= Leanne Kemp =

Australian tech entrepreneur

Leanne Kemp is an Australian tech entrepreneur. She is the founder and CEO of Everledger and was Queensland Chief Entrepreneur.

== Career ==
Kemp has a background in emerging technologies, business, jewelry, and insurance. She is the founder & CEO of Everledger, a company that uses blockchain to track the provenance of high-value assets. The goal of the platform is to help insurers, claimants and other stakeholders combat fraud and money laundering. In 2018, the company closed a $10 million Series A round which saw the company valued at over $50 million .

Kemp sits on boards for the IBM Blockchain Board of Advisors, the World Trade Board, and the World Economic Forum's blockchain council. Everledger has won awards including the Meffy Award 2015 for innovation in FinTech, BBVA Open Talent 2015, Fintech Finals Best in Show Award 2016 Hong Kong and was a nominee for The FT ArcelorMittal Boldness in Business Awards 2016.

Kemp also held the position of Queensland Chief Entrepreneur from 2018 until 2020, an honorary role of the Queensland Government.
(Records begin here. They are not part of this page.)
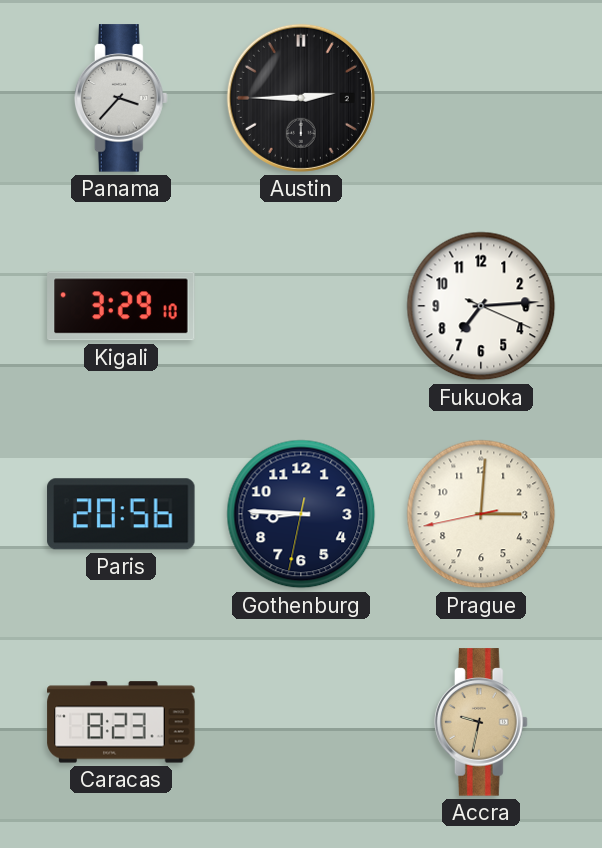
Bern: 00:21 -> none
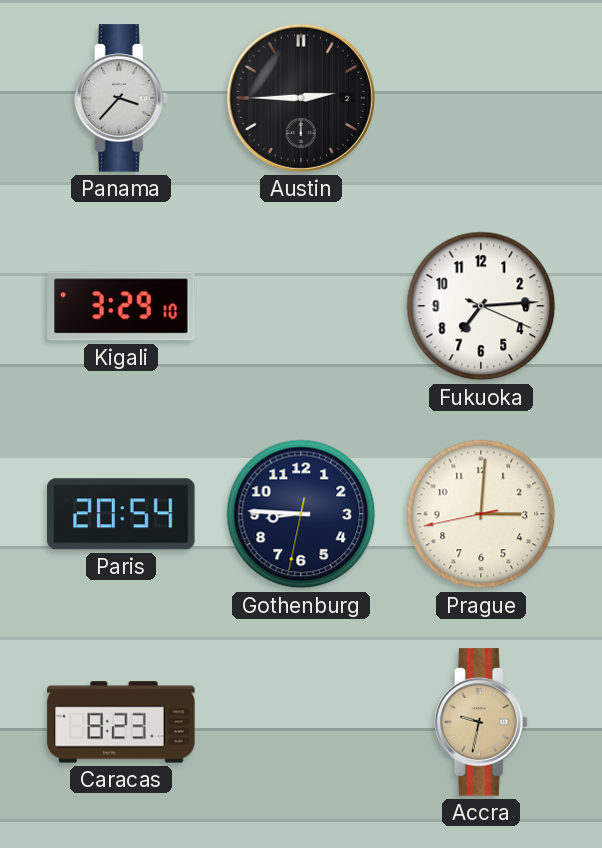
Paris: 20:56 -> 20:54
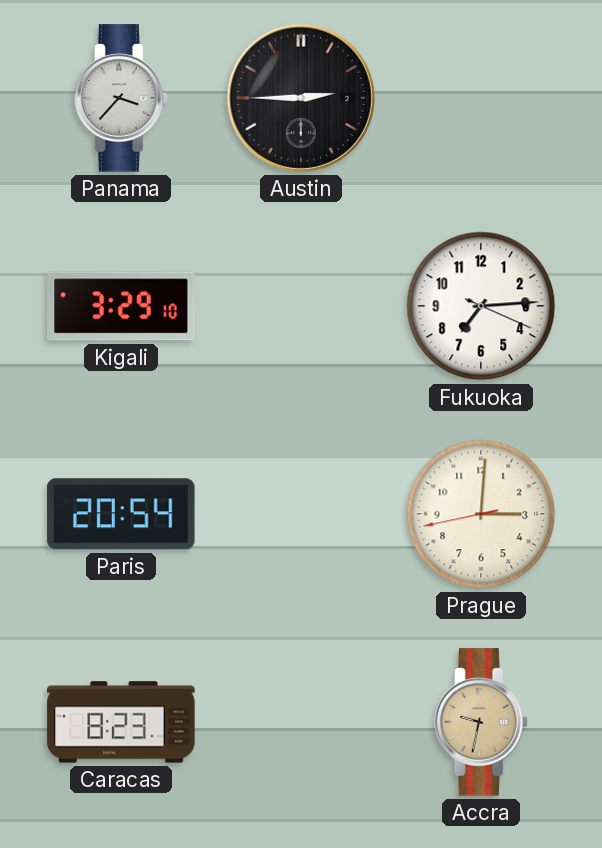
Gothenburg: 8:45 -> none
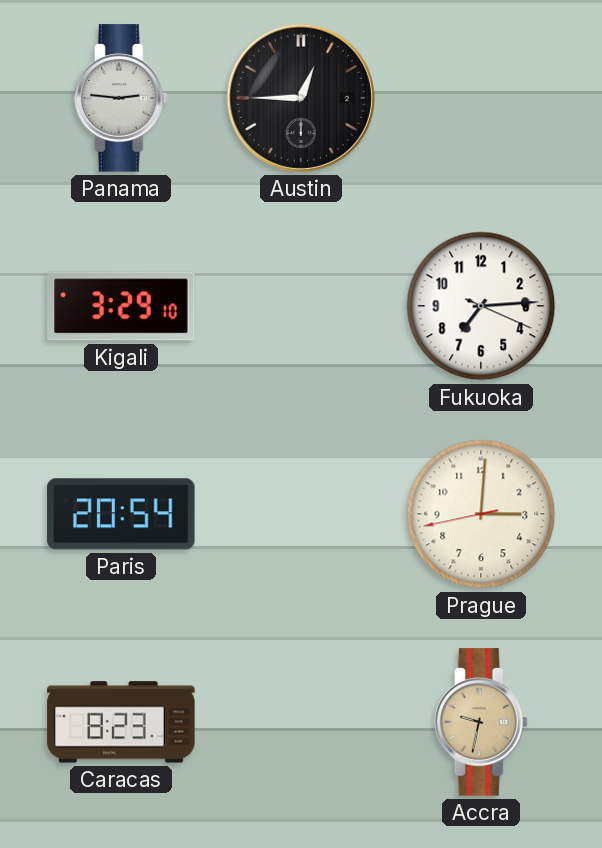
Panama: 3:37 -> 2:46
Austin: 2:45 -> 12:45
Kemp joined OpenUK as their Chief Sustainability Officer in late2022.

== Awards ==
In 2016, Kemp was named in UK Business Insider's 26 Coolest Women in UK Tech 2016 and Brummell Magazine's Top 30 Female Innovators. She was elected as one of the Europe's and the World's Top 50 Women in Tech in 2018. She has also been named an IBM Champion in 2018. In that same year, she also received a reward from the Advance Global Australian Award in the area of Technological Innovation.

== Public speaking ==
Kemp has talked at events such as TedxBrussels. She has also been on multiple speaking platforms. In September 2018, she had the opportunity to discuss multiple environmental agendas with multiple panelist, including former Vice President Al Gore, at the WEF Impact Summit in New York.

==Everledger Australia==
=== Financial Difficulties and Liquidation ===
In June 2023, Everledger, a Brisbane-based blockchain technology company specializing in provenance tracking for diamonds and luxury goods, faced significant financial challenges. The company entered administration due to funding issues, with reported debts of approximately AU$10 million. A creditors' meeting, originally scheduled to address the company’s situation, was postponed to June 28, 2023. By the time of liquidation, unsecured creditors were owed AU$19,178,371. The collapse prompted scrutiny of Everledger’s business model and management practices, including allegations of mismanagement and concerns over the conduct of its CEO, Leanne Kemp. Prior findings by a Federal Government agency had cited 'bad faith' in the company’s operations, and there were claims of potential breaches of Australian Consumer Law related to the misuse of third-party intellectual property.